Jihada: The jigane will be hard and tight, and the jihada will tend toward mokume with some masame included. The kitae in the shinogi will be masame. Occasionally muneyaki will be found.
Hamon: The hamon is generally wide and is inclined to be nioi deki consisting of uneven nie. When it is o-midare, notare-midare, or gunome-midare, there will always be at least one area of togari-ba. If it is a wide suguba, the edge of the hamon (nioi-guchi) will be very distinct. Tsuguhiro (継廣) was known for mostly doing a hoso-suguba (wide suguba) hamon. He did, however, produce occasional gunome-midare hamon.
Bôshi: Komaru–togari (pointed) with a long kaeri (turn-back) will be the most common. Occasionally one will find muneyaki.
Horimono: Engravings will often be found on sunnobi tantô some of which will be ranma sukashi (pierced carving). Also on katana and wakizashi one will find bo-hi, kenmaki-ryu, fudo, and bonji. All carvings will be skillfully done. I could not find any direct references to it, but I strongly suspect that the famous Echizen Kinai carvers were often employed to do these carvings. We know that they worked for the Yasutsugu smiths of the Echizen Shimosaka lineage so this is a logical conclusion.
Nakago: Generally, the same as the Echizen Yasutsugu school. The nakago will be a little short, ending in kuri-jiri or kengyo. The yasuri-mei are generally kiri or katte sagari.
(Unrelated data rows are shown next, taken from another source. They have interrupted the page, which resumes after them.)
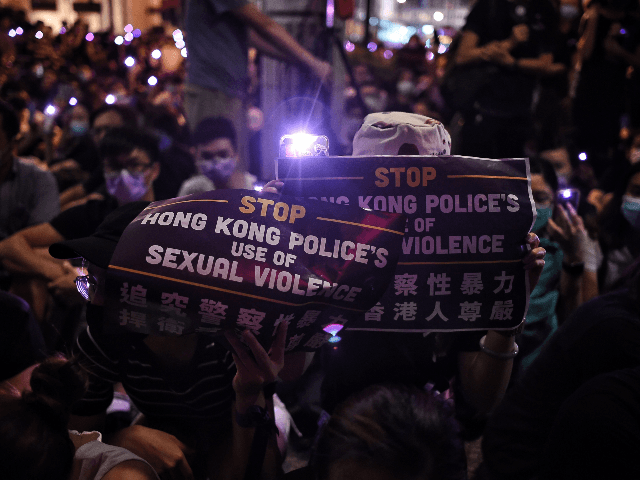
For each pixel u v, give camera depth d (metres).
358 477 0.98
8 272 2.85
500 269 1.30
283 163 1.30
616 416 1.22
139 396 1.64
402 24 21.12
Mei: ECHIZEN (no) KUNI SHIMOSAKA TSUGUHIRO: 越前守下坂継廣
ÔMI (no) KAMI SHIMOSAKA TSUGUHIRO on the ura, ECHIZEN JÛ：近江守継廣……..越前住
ÔMI (no) KAMI FUJIWARA TSUGUHIRO: 近江守藤原継廣
TSUGUHIRO SAKU: 継廣作
The blade presented here is a wonderful example of his work. It has a nagasa (length) of 27.96 inches or 71 cm. The moto-haba (width at the hamachi) is 1.26 inches or 3.19 cm. This is a wide blade. The kissaki -haba (width at the point) is 0.84 inches or 2.13 cm. The kasane (thickness) of the blade is 0.30 inches or 0.75 cm. Finally the sori (curvature) is torii sorimeasuringo.54 inches or 1.38 cm. This is a bit of a departure from his usual Kanbun Shintô shape indicating that it might be one of his later blades. Also this blade has horimono in the form of grooves carved on the blade. There is a combination of bo-hi (large groove) and soe-hi (small groove) on both sides of the blade.
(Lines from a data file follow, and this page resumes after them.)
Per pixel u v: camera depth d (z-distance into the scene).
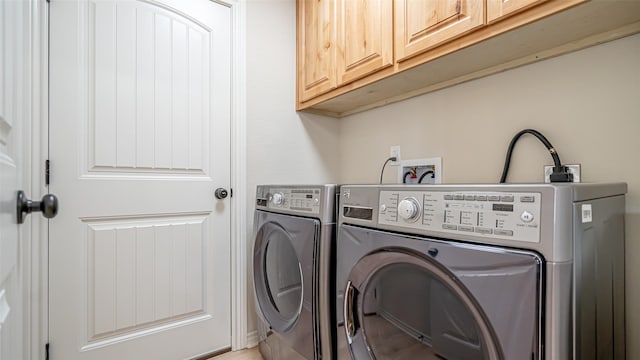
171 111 1.58
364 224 1.00
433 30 1.19
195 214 1.65
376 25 1.42
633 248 0.98
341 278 1.08
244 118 1.80
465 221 0.73
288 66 1.98
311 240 1.20
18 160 0.82
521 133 1.26
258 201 1.66
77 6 1.34
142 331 1.49
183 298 1.60
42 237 1.25
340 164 2.20
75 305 1.33
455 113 1.52
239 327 1.75
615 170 1.04
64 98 1.31
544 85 1.21
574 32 1.03
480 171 1.42
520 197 0.65
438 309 0.81
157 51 1.54
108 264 1.41
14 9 0.75
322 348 1.17
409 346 0.89
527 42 1.10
The hamon is a hoso-suguha (wide straight temper line) that becomes slightly notare (undulating) in the monouchi area near the point. It is nioi deki with areas of nie floating on the temper line and becoming profuse ji-nie in the monouchi area. The Boshi has a ko-maru turnback with a short kaeri. The jihada is a very beautiful itame with a few areas of ko-mokume. The nakago is ubu with one mekugi-ana. The omote (front) is signed simply, Tsuguhiro Saku (継廣作).
The reverse has a cutting test inlaid in gold. It states: Futatsudô Otoshi Tomita Ya Ichi Saemon Jô Shigetsuna (Kao) Enpo Gosai Hinoto Mi Ju-gatsu Muika. This means, On the 6th of October in 1748 (year of the snake), Saemon Jo Shigetsuna cut through two bodies in one stroke.
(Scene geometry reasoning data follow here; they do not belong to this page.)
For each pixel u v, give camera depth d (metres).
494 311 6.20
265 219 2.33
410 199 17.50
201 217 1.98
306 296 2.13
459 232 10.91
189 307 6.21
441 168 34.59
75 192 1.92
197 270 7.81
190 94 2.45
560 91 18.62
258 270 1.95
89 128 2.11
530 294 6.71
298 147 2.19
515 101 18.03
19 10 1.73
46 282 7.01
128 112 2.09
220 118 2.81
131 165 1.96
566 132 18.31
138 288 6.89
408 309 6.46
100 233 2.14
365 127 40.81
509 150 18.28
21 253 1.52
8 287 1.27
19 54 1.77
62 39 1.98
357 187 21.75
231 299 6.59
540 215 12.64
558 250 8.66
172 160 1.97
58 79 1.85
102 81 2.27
The signature and the cutting test are certified as genuine by the NBTHK in Japan who have awarded this sword Tokubetsu Hozon papers (Especially worthy of preservation). Blades with certified gold inlay cutting tests are becoming very rare and difficult to find.
This blade comes in an older set of Edo period koshirae. These mounts do not have the usual soft metal flashy kodogu that one usually finds on mounts of the Edo period. Rather they have a serious and utilitarian feel to the iron fuchi, kashira, and menuki that are contained by a somber dark ito (handle wrap). These are the mounts of a serious Samurai who valued function over glitz.
All in all, this is one of the, if not the, most beautiful examples of Tsuguhiro’s work that I have ever come across and a great piece of Samurai history.